* Listed entries

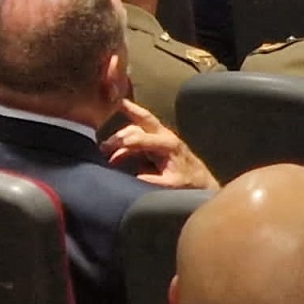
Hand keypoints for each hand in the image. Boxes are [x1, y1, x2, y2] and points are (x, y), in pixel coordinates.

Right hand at [101, 99, 218, 190]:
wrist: (199, 180)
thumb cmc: (187, 182)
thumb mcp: (171, 185)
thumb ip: (154, 180)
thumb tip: (135, 176)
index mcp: (168, 144)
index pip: (141, 138)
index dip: (124, 143)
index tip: (108, 150)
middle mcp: (165, 135)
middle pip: (142, 119)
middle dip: (121, 127)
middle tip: (103, 141)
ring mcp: (161, 136)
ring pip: (138, 126)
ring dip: (120, 134)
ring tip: (104, 147)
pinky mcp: (157, 142)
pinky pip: (138, 134)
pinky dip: (124, 139)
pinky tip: (113, 148)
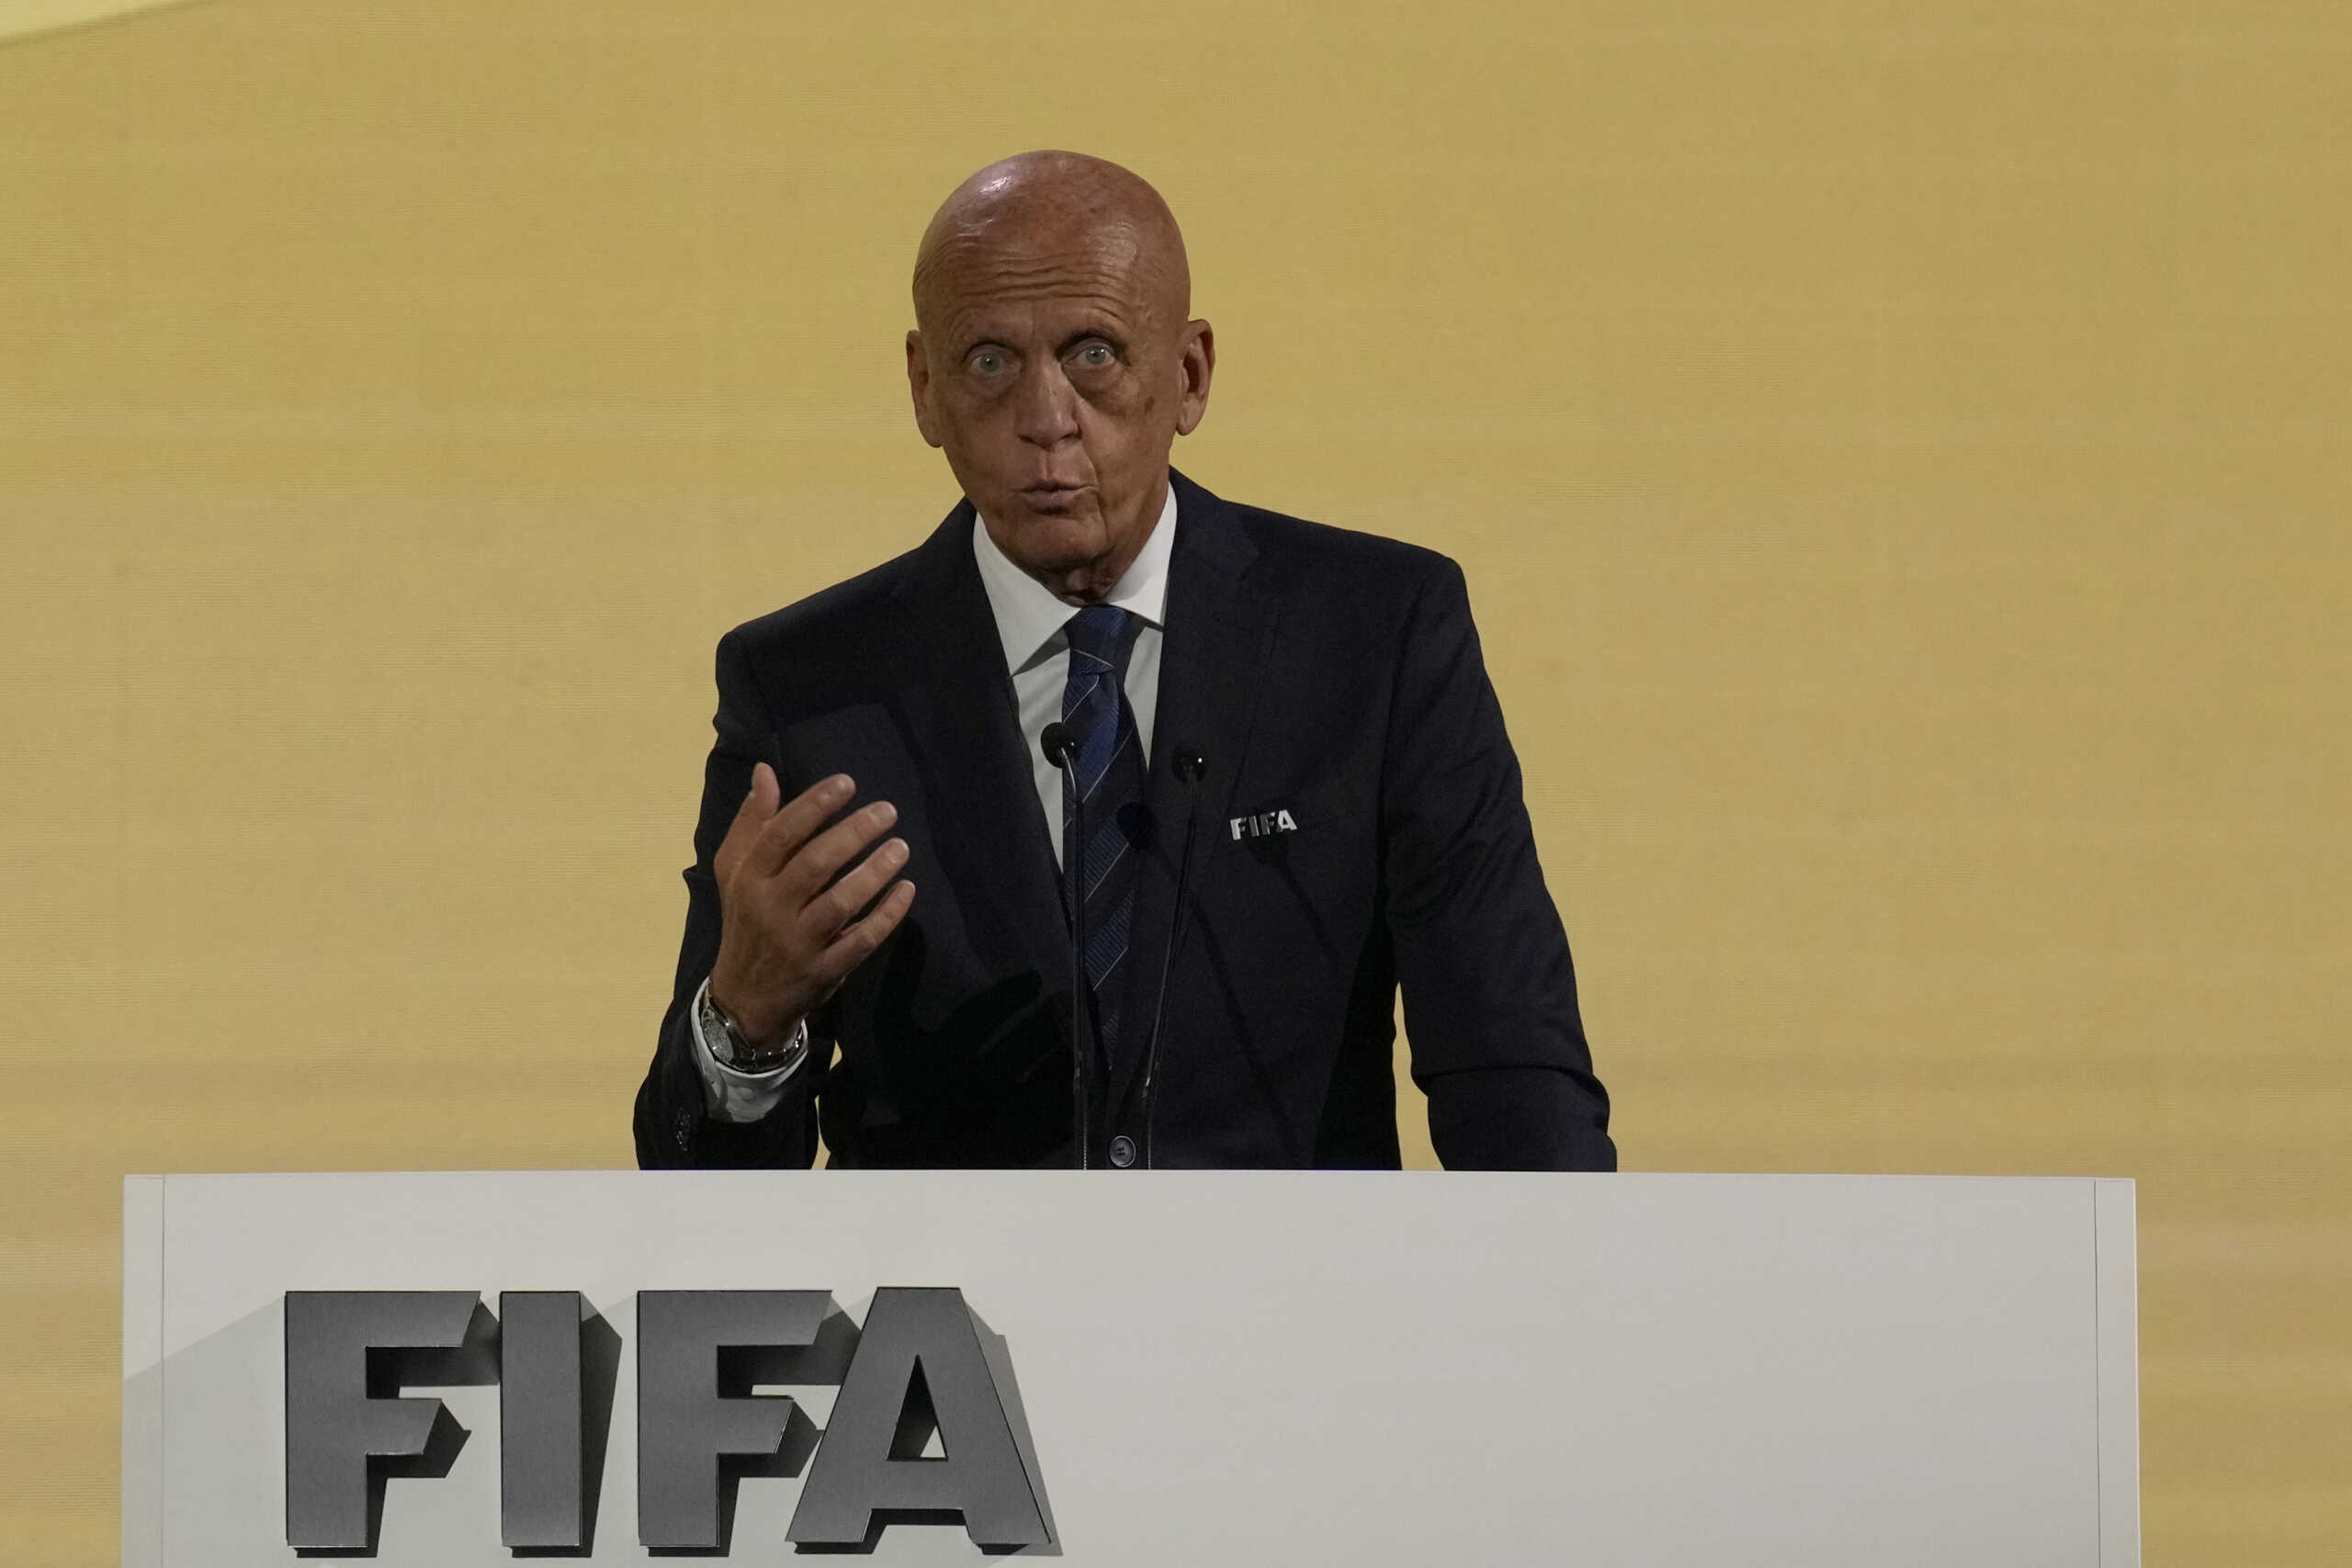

* Exercise details
Only an exact copy belongs in the answer: the lines from the one containing "index dip: (124, 143)" through the end of the records, both ends included, minus the pictures.

* Answer box
index dip: (124, 143)
index tip: (108, 150)
middle mcp: (165, 135)
middle pip: (142, 119)
middle dip: (121, 127)
middle tip: (103, 141)
ring mcp: (161, 136)
ring pip: (138, 126)
ring dip: (120, 134)
ring tip: (104, 147)
pinky mcp: (157, 142)
pinky pip: (138, 134)
pinky dip: (124, 139)
pinky tip: (113, 148)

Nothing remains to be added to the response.